SOURCE PASSAGE ::
To wrap up the webcast, he called for those of us watching to advocate for research funding.  If you haven't done so already, visit the JDRF Advocacy website and please, please sign up as an Advocate.  The Special Diabetes Program is up for renewal in Congress, which currently funds $150 million a year in type 1 diabetes research (35% of the federal investment in type 1 diabetes research).  This is huge.  You can read more about it here.  As people living with and around diabetes, we have the loudest voices.  Make yours heard.

1 comment:

  1. Thanks so much for sharing all of this. I missed the event, so I'm very appreciative of you doing that.

PROBLEMS TO SOLVE ::
a: According to the diabetes advocacy passage, how much does the Special Diabetes Program currently fund each year in type 1 diabetes research?
b: Continue the diabetes advocacy passage, beginning after its final sentence.
The rows that follow play no part in the work here.

MATERIAL SUPPLIED ::
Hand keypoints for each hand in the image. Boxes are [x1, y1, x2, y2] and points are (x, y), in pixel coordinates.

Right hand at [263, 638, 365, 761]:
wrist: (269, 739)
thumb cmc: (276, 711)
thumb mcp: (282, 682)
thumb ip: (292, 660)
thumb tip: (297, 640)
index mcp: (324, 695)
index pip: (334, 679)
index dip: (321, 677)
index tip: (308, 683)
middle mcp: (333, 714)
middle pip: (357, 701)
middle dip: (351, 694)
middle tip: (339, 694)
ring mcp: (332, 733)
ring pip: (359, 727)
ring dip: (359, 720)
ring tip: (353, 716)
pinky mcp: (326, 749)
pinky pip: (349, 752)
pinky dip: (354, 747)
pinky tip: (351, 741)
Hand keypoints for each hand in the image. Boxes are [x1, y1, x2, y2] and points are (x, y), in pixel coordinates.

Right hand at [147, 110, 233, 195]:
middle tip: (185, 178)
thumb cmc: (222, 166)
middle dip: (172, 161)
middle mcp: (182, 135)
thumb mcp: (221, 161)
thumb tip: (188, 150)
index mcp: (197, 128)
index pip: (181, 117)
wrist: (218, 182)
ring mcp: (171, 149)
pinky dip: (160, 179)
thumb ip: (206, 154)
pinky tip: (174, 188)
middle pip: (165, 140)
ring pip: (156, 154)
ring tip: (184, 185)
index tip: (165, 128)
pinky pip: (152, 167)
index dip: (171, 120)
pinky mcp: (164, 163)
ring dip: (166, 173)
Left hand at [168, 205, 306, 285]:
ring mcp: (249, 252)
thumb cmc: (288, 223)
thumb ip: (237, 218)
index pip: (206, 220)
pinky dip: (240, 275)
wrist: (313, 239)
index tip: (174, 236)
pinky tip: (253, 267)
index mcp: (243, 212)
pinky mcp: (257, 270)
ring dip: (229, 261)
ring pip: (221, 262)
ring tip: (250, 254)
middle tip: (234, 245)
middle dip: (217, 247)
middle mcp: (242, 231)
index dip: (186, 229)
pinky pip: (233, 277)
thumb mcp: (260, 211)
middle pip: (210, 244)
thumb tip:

ANSWERS BY ITEM NUMBER ::
a: $150 million a year, which is 35% of the federal investment in type 1 diabetes research.

b:
    I also need to take some insulin right when I wake up, even if I'm at a normal BG. In fact, if I wake up low, and can resist the temptation to gorge on breakfast, I don't even need to treat the low - it'll come up all by itself! Crazy. If I woke up at the same time every day I could program a basal rate change to deal with it, but I wake at different times every day.